- _How to complete this task_
Copying exactly, give the lines in the material below from the one with "de dominación de las grandes potencias." to the one with "real estate", ends included, and nothing besides.

------------------------------------

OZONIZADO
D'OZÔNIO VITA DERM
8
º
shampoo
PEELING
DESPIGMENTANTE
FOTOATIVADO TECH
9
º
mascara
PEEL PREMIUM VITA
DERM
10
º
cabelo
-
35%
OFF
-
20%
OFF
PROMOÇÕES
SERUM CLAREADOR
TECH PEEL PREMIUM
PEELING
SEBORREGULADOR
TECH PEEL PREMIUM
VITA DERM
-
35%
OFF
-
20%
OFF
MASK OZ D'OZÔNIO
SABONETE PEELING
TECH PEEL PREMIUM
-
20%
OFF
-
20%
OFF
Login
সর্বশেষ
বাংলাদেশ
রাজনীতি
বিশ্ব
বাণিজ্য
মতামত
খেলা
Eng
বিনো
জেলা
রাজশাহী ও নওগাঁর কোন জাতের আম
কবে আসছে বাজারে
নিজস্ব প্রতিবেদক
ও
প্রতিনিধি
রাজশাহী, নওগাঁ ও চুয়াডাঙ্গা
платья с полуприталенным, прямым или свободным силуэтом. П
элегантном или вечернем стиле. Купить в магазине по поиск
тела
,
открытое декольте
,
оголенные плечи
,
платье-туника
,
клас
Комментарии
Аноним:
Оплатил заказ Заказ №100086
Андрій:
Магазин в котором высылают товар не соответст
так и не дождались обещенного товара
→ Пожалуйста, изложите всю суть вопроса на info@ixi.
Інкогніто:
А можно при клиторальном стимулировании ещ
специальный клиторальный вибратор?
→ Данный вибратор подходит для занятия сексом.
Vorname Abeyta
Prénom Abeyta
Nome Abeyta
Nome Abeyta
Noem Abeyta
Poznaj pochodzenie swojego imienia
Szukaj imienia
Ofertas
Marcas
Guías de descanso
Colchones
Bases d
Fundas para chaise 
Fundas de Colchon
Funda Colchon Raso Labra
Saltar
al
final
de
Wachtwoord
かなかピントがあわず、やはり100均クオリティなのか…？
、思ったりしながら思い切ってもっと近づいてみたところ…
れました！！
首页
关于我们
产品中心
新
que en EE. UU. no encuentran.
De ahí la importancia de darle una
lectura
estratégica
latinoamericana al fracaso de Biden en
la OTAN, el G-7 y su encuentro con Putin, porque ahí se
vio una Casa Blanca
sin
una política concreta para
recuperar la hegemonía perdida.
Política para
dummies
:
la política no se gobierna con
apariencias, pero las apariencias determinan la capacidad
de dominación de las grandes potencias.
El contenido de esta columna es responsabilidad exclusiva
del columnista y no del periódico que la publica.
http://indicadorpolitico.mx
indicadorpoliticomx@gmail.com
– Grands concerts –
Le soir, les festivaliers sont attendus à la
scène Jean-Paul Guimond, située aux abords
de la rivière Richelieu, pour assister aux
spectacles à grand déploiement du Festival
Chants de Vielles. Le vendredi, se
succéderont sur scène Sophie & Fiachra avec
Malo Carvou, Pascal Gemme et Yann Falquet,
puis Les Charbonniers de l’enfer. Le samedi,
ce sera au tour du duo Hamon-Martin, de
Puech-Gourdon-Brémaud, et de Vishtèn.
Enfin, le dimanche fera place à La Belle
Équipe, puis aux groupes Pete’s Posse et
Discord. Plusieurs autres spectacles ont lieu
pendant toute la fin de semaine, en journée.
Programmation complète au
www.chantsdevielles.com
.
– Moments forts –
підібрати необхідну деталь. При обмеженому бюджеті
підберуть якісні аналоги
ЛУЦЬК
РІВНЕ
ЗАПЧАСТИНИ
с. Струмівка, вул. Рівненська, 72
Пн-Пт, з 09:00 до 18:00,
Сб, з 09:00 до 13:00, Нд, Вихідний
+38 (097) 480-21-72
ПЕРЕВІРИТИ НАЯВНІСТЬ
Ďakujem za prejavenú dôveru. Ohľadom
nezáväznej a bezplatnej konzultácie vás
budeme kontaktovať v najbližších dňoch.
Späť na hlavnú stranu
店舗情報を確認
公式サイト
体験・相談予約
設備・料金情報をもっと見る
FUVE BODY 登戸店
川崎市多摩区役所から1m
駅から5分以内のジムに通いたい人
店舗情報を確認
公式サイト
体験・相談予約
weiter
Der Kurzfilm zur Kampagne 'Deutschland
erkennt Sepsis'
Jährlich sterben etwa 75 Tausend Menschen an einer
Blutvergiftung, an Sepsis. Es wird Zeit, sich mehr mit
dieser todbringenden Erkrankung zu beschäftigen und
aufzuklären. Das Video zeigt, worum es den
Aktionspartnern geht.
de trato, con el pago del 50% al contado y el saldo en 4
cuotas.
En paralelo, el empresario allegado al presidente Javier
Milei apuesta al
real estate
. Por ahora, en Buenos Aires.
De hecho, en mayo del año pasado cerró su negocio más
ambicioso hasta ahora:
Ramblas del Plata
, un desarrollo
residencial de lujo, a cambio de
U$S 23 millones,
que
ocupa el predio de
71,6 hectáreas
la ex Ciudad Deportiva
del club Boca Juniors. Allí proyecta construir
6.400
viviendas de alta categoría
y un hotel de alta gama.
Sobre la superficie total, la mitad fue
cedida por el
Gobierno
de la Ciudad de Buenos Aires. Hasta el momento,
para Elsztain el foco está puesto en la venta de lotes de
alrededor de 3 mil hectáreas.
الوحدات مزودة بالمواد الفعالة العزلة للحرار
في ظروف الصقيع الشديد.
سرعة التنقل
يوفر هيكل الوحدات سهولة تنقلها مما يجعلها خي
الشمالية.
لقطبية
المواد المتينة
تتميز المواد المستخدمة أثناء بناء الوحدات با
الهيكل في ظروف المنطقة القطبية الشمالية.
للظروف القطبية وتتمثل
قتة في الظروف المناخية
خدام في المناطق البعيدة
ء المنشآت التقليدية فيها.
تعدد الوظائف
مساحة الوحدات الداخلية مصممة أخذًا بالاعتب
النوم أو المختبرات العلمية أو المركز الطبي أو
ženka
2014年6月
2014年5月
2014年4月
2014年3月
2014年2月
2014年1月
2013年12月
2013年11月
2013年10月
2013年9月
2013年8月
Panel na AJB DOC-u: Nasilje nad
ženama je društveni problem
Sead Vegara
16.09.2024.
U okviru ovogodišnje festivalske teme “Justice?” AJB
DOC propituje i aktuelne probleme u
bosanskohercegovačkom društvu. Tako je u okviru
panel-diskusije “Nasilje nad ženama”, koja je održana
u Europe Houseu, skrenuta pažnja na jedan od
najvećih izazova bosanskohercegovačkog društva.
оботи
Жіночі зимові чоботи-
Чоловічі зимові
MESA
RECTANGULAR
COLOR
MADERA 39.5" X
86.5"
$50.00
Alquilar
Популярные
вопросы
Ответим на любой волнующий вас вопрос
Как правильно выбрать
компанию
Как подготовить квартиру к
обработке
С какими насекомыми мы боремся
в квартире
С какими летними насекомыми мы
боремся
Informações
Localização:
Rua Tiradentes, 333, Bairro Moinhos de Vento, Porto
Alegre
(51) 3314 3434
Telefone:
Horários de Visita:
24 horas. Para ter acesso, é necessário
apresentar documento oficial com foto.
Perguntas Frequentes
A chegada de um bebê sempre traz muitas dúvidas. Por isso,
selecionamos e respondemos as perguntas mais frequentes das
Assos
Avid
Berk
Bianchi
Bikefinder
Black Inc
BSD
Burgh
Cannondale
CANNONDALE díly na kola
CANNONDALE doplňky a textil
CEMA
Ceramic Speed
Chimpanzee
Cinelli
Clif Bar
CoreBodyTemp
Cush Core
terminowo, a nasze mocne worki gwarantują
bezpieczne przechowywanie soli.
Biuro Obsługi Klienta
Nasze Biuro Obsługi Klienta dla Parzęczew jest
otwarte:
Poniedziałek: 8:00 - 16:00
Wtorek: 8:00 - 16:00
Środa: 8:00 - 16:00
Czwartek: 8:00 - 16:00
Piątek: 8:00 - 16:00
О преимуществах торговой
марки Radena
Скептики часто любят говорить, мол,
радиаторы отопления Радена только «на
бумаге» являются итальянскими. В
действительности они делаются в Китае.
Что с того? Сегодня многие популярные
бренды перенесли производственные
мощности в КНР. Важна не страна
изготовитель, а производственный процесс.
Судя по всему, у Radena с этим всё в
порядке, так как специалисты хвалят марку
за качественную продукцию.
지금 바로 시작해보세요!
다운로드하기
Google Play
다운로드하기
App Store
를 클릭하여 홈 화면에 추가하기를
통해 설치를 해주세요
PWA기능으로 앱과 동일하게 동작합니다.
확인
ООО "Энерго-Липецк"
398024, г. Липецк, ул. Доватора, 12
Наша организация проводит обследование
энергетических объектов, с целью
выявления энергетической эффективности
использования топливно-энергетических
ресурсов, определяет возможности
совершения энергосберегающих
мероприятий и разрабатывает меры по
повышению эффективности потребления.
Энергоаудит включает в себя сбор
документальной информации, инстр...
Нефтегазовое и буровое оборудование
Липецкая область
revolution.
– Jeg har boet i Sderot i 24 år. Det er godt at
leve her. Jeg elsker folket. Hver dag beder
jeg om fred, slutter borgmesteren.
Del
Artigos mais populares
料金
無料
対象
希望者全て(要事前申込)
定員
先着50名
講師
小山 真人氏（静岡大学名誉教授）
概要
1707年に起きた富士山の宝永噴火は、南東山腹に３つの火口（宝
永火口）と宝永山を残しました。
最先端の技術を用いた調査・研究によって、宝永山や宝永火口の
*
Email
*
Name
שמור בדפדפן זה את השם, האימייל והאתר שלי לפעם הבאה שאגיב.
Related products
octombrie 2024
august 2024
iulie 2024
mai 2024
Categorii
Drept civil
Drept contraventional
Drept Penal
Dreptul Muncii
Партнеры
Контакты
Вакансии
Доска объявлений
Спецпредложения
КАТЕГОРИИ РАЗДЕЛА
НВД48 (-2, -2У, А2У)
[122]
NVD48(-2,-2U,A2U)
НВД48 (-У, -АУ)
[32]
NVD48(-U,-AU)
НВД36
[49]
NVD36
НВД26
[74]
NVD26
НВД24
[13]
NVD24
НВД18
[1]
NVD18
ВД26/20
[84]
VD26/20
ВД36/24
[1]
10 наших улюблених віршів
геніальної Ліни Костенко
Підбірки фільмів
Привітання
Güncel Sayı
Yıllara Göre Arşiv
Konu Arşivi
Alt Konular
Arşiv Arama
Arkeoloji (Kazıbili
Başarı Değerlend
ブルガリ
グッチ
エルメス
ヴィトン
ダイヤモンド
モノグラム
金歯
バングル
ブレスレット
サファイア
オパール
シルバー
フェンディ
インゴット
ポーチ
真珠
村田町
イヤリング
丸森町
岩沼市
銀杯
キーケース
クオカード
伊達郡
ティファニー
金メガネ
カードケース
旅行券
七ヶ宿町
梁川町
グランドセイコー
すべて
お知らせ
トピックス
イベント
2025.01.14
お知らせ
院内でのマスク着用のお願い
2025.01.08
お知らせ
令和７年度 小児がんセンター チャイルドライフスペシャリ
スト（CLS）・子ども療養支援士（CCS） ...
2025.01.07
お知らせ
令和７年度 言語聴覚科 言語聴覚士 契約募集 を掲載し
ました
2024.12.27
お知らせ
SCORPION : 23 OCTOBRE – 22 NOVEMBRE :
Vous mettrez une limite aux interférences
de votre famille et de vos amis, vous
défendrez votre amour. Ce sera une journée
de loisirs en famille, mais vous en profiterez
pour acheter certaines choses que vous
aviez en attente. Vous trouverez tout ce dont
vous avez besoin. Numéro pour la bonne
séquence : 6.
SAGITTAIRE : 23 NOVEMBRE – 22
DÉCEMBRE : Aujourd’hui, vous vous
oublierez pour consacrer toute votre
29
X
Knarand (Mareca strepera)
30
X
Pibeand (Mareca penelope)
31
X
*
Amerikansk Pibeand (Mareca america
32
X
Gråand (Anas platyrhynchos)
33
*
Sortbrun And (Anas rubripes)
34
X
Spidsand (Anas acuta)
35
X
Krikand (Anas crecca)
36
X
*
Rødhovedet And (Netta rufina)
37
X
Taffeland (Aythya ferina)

------------------------------------

- _Exercise result_
de dominación de las grandes potencias.
El contenido de esta columna es responsabilidad exclusiva
del columnista y no del periódico que la publica.
http://indicadorpolitico.mx
indicadorpoliticomx@gmail.com
– Grands concerts –
Le soir, les festivaliers sont attendus à la
scène Jean-Paul Guimond, située aux abords
de la rivière Richelieu, pour assister aux
spectacles à grand déploiement du Festival
Chants de Vielles. Le vendredi, se
succéderont sur scène Sophie & Fiachra avec
Malo Carvou, Pascal Gemme et Yann Falquet,
puis Les Charbonniers de l’enfer. Le samedi,
ce sera au tour du duo Hamon-Martin, de
Puech-Gourdon-Brémaud, et de Vishtèn.
Enfin, le dimanche fera place à La Belle
Équipe, puis aux groupes Pete’s Posse et
Discord. Plusieurs autres spectacles ont lieu
pendant toute la fin de semaine, en journée.
Programmation complète au
www.chantsdevielles.com
.
– Moments forts –
підібрати необхідну деталь. При обмеженому бюджеті
підберуть якісні аналоги
ЛУЦЬК
РІВНЕ
ЗАПЧАСТИНИ
с. Струмівка, вул. Рівненська, 72
Пн-Пт, з 09:00 до 18:00,
Сб, з 09:00 до 13:00, Нд, Вихідний
+38 (097) 480-21-72
ПЕРЕВІРИТИ НАЯВНІСТЬ
Ďakujem za prejavenú dôveru. Ohľadom
nezáväznej a bezplatnej konzultácie vás
budeme kontaktovať v najbližších dňoch.
Späť na hlavnú stranu
店舗情報を確認
公式サイト
体験・相談予約
設備・料金情報をもっと見る
FUVE BODY 登戸店
川崎市多摩区役所から1m
駅から5分以内のジムに通いたい人
店舗情報を確認
公式サイト
体験・相談予約
weiter
Der Kurzfilm zur Kampagne 'Deutschland
erkennt Sepsis'
Jährlich sterben etwa 75 Tausend Menschen an einer
Blutvergiftung, an Sepsis. Es wird Zeit, sich mehr mit
dieser todbringenden Erkrankung zu beschäftigen und
aufzuklären. Das Video zeigt, worum es den
Aktionspartnern geht.
de trato, con el pago del 50% al contado y el saldo en 4
cuotas.
En paralelo, el empresario allegado al presidente Javier
Milei apuesta al
real estate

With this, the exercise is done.